Dial M For Mathematics

‘Find the killer of my daughter.’ Beauleigh Williams’ breath came in more pants than a filly at the Derby. ‘Where you gonna start?’

‘Motive,’ I replied. ‘Did she have any enemies?’

‘She had a boyfriend. He was my enemy. The rat wasn’t good

enough for her. He’s not good enough for a female rodent, come to that.’

            The boyfriend lived in a dive on the Lower East. A dive on the East side of Swansea is about as low as you can get. It’s pretty much in the bay. I  checked him out. He had a twitch like a misfiring engine. The nervous kind. What was on his mind?

‘I don’t know nothing,’ he said. ‘And if I did, I wouldn’t tell ya.’

The twitch had turned into a shake, and was in danger of becoming a dance.

‘Why doesn’t her father like you?’ I asked.

‘Guy’s oedipal,’ came the reply. Or did he say, ‘edible’? I asked him the question again. ‘Search me.’

So I did.
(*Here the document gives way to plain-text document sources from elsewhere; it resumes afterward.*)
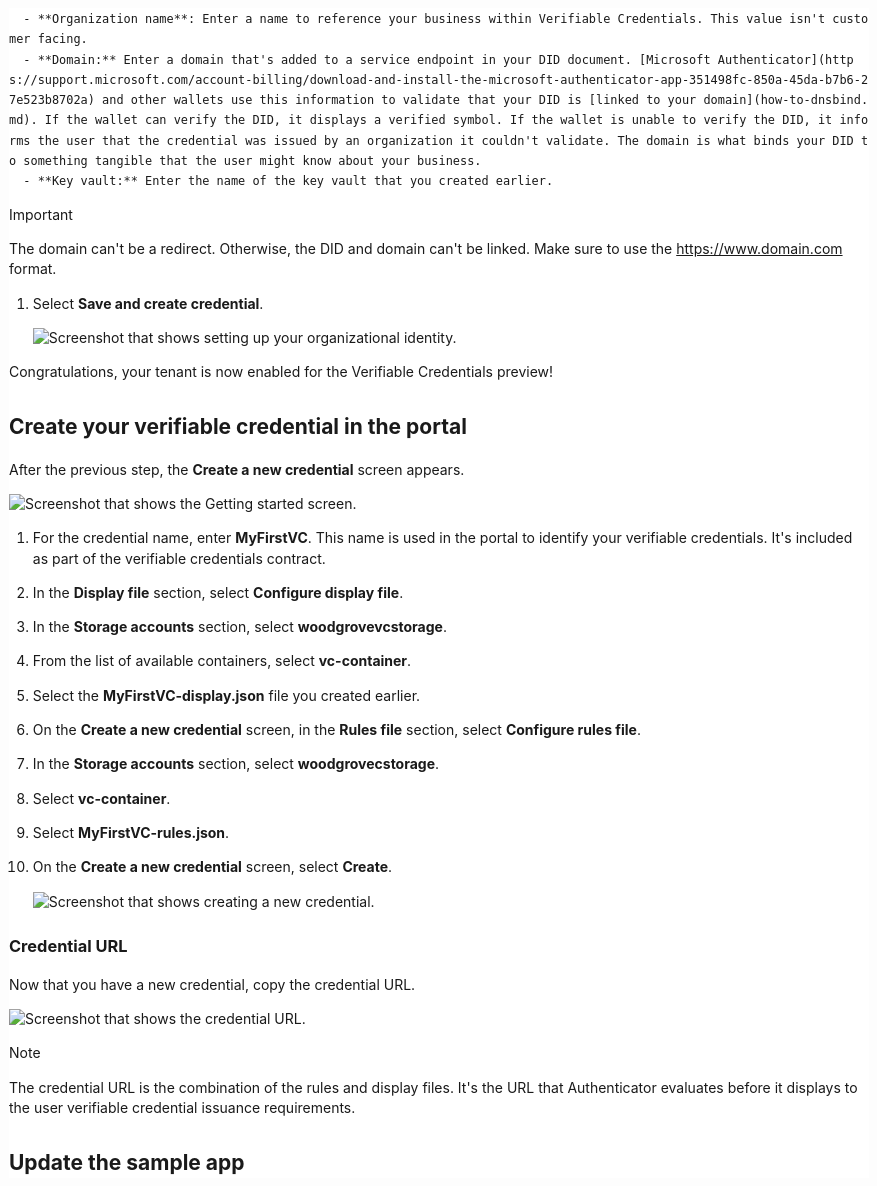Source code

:       - **Organization name**: Enter a name to reference your business within Verifiable Credentials. This value isn't customer facing.
      - **Domain:** Enter a domain that's added to a service endpoint in your DID document. [Microsoft Authenticator](https://support.microsoft.com/account-billing/download-and-install-the-microsoft-authenticator-app-351498fc-850a-45da-b7b6-27e523b8702a) and other wallets use this information to validate that your DID is [linked to your domain](how-to-dnsbind.md). If the wallet can verify the DID, it displays a verified symbol. If the wallet is unable to verify the DID, it informs the user that the credential was issued by an organization it couldn't validate. The domain is what binds your DID to something tangible that the user might know about your business.
      - **Key vault:** Enter the name of the key vault that you created earlier.

   >[!IMPORTANT]
   > The domain can't be a redirect. Otherwise, the DID and domain can't be linked. Make sure to use the https://www.domain.com format.
  
1. Select **Save and create credential**.

    ![Screenshot that shows setting up your organizational identity.](media/enable-your-tenant-verifiable-credentials/save-create.png)

Congratulations, your tenant is now enabled for the Verifiable Credentials preview!

## Create your verifiable credential in the portal

After the previous step, the **Create a new credential** screen appears.

   ![Screenshot that shows the Getting started screen.](media/enable-your-tenant-verifiable-credentials/create-credential-after-enable-did.png)

1. For the credential name, enter **MyFirstVC**. This name is used in the portal to identify your verifiable credentials. It's included as part of the verifiable credentials contract.
1. In the **Display file** section, select **Configure display file**.
1. In the **Storage accounts** section, select **woodgrovevcstorage**.
1. From the list of available containers, select **vc-container**.
1. Select the **MyFirstVC-display.json** file you created earlier.
1. On the **Create a new credential** screen, in the **Rules file** section, select **Configure rules file**.
1. In the **Storage accounts** section, select **woodgrovecstorage**.
1. Select **vc-container**.
1. Select **MyFirstVC-rules.json**.
1. On the **Create a new credential** screen, select **Create**.

   ![Screenshot that shows creating a new credential.](media/enable-your-tenant-verifiable-credentials/create-my-first-vc.png)

### Credential URL

Now that you have a new credential, copy the credential URL.

   ![Screenshot that shows the credential URL.](media/enable-your-tenant-verifiable-credentials/issue-credential-url.png)

>[!NOTE]
>The credential URL is the combination of the rules and display files. It's the URL that Authenticator evaluates before it displays to the user verifiable credential issuance requirements.

## Update the sample app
Jacket to shoes. Nothing. I had to get the sap talking.

‘You’re a self-employed gardener, I believe?’

‘Spare me the jokes about raking in the money, or digging for gold.’

             ‘Well, were you dating Donna Williams for her father’s millions?’

            ‘I was dating her because she was a nice babe. It was never gonna work out. She’s got brains.’

            ‘And you haven’t?’

            ‘When we talked about music or marigolds, we clicked. When she got onto Bertrand Russell’s mathematical set paradox, I felt like a worm brought to the surface when a gardener turns over the sod. Lost and confused. The babe was doing a doctorate in maths. I didn’t even get a GCSE in the subject, man.’

            I went left field, mainly because I wasn’t in the right field with this dimwit.

            ‘How’d she get on with her supervisor at the university?’

            ‘Ynysforgan Morgan? She hated the creep. Kept trying it on with her. Things were so bad, she wanted to pack in her studies. But she didn’t want to let her father down. She wasn’t a happy bunny.’

            Next morning I was in Morgan’s study. His hair had more grease than a gross of ball-bearings. His jacket and trousers would have fled at the sight of an iron. His face wasn’t worn, it was condemned.

            ‘Lloyd Morgan,’ I said. ‘Do you know the sum of the letters in your names, A being 1, B being 2, etc?’ He stared blankly. ‘Lloyd makes 68, Morgan the same’.

            ‘What are you imputing?’

            ‘Her PhD was an algebraic formula, proving that the number 68 didn’t exist. I believe you took that personally. Felt existentially threatened.’

            ‘You know nothing about numbers!’

            ‘I know your car registration is LM68Y. Those your car keys?’

            I went down to the car park, opened up the boot. She was still breathing. A crime of mathematical jealousy had been stopped. Morgan was looking at six years. Maybe eight.